1. "It all sounds like a squeaky gate."
First, not all contemporary classical music sounds like that. Arvo Pärt, John Tavener, and John Luther Adams all have magnificent music that revels in rich harmonies and, yes, even melodies at times. And the "nasty squeaky gate music" of Lachenmann, Cage, or Xenakis "can actually be amazing to experience if you're not afraid of it". They can open up your mind to the sounds around you.
2. "It's inaccessible."
"Without the "classical" avant garde, pop music just could not and would not be the same." The Beatles? They drew inspiration from Stockhausen. Loops and phases? Wouldn't be around if it weren't for Steve Reich, Phillip Glass, and the other minimalists. Sampling? It has its roots in the musique concrète of the 40s and 50s. The techniques used in contemporary classical music today may well make it into the pop music of tomorrow.
3. "You need a PhD to appreciate it."
"There's a story told by Gillian Moore, who ... set up the pioneering education work of the London Sinfonietta in the early 80s. One of its first projects introduced a programme of Ravel and early 20th-century visionary and noise-fiend Edgard Varèse to groups of schoolchildren. For many, Ravel's music is sensual, beguiling, "easy", whereas Varèse's sirens, percussion and atavistic modernism make his music beyond the pale, dissonant, and "difficult". What happened was just the reverse: the kids loved Varèse and couldn't get on with Ravel." Perhaps all you need is a pair of ears and an open mind.
4. "It's irrelevant."
Leaving aside all the pop influences mentioned above, a large number of composers are strongly engaged with the world around them: John Adams, John Luther Adams (yes, they're different), and Cornelius Cardew are deeply engaged with social and political issues. Stefan Prins, Pauline Oliveros, and the researchers at IRCAM are pushing technology to its limits. Stravinsky once famously had a run-in with the authorities for his racy arrangement of the Star-Spangled Banner.

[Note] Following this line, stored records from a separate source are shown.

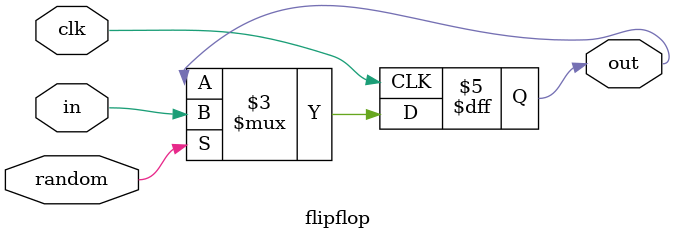
<source format=sv>
`timescale 1ns / 1ps


module flipflop(input logic in,clk,random,
                output logic out  );
   always_ff@(posedge clk)
       begin
        if(random == 1'b1)
            out<=in;
       end

endmodule

</source>
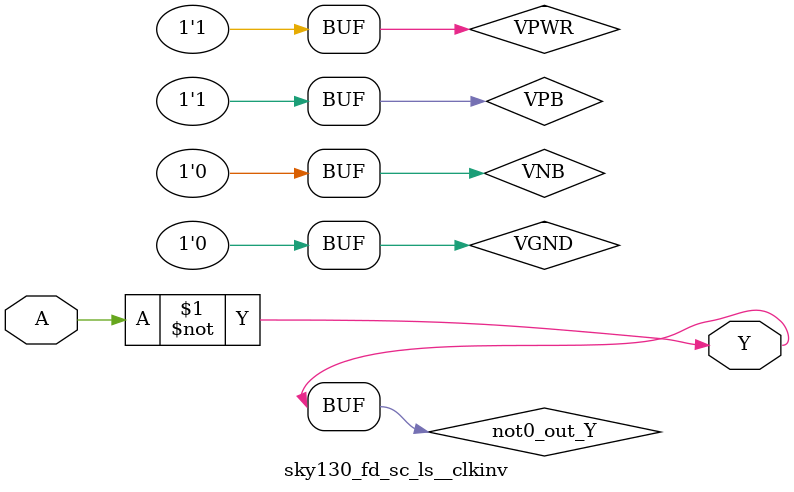
<source format=v>
/*
 * Copyright 2020 The SkyWater PDK Authors
 *
 * Licensed under the Apache License, Version 2.0 (the "License");
 * you may not use this file except in compliance with the License.
 * You may obtain a copy of the License at
 *
 *     https://www.apache.org/licenses/LICENSE-2.0
 *
 * Unless required by applicable law or agreed to in writing, software
 * distributed under the License is distributed on an "AS IS" BASIS,
 * WITHOUT WARRANTIES OR CONDITIONS OF ANY KIND, either express or implied.
 * See the License for the specific language governing permissions and
 * limitations under the License.
 *
 * SPDX-License-Identifier: Apache-2.0
*/


`ifndef SKY130_FD_SC_LS__CLKINV_TIMING_V
`define SKY130_FD_SC_LS__CLKINV_TIMING_V

/**
 * clkinv: Clock tree inverter.
 *
 * Verilog simulation timing model.
 */

`timescale 1ns / 1ps
`default_nettype none

`celldefine
module sky130_fd_sc_ls__clkinv (
    Y,
    A
);

    // Module ports
    output Y;
    input  A;

    // Module supplies
    supply1 VPWR;
    supply0 VGND;
    supply1 VPB ;
    supply0 VNB ;

    // Local signals
    wire not0_out_Y;

    //  Name  Output      Other arguments
    not not0 (not0_out_Y, A              );
    buf buf0 (Y         , not0_out_Y     );

endmodule
`endcelldefine

`default_nettype wire
`endif  // SKY130_FD_SC_LS__CLKINV_TIMING_V

</source>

5. "It's written for classical musicians so it must be 'old'."
"For some, the very sight of, say, an orchestra, a string quartet or the idea of an opera house automatically gives an illusion of "heritage" rather than "contemporary culture". The implication is that those institutions or lineups can't have anything to contribute to musical thinking," This couldn't be further from the truth. Composers are continually getting astonishing new sounds from these ensembles: Kaija Saariaho is a sorceress of the orchestra, Jonathan Harvey a wizard on electronics, Meredith Monk a master of the voice. Just as we haven't reached the end of science, we haven't reached the end of 'classical' music either.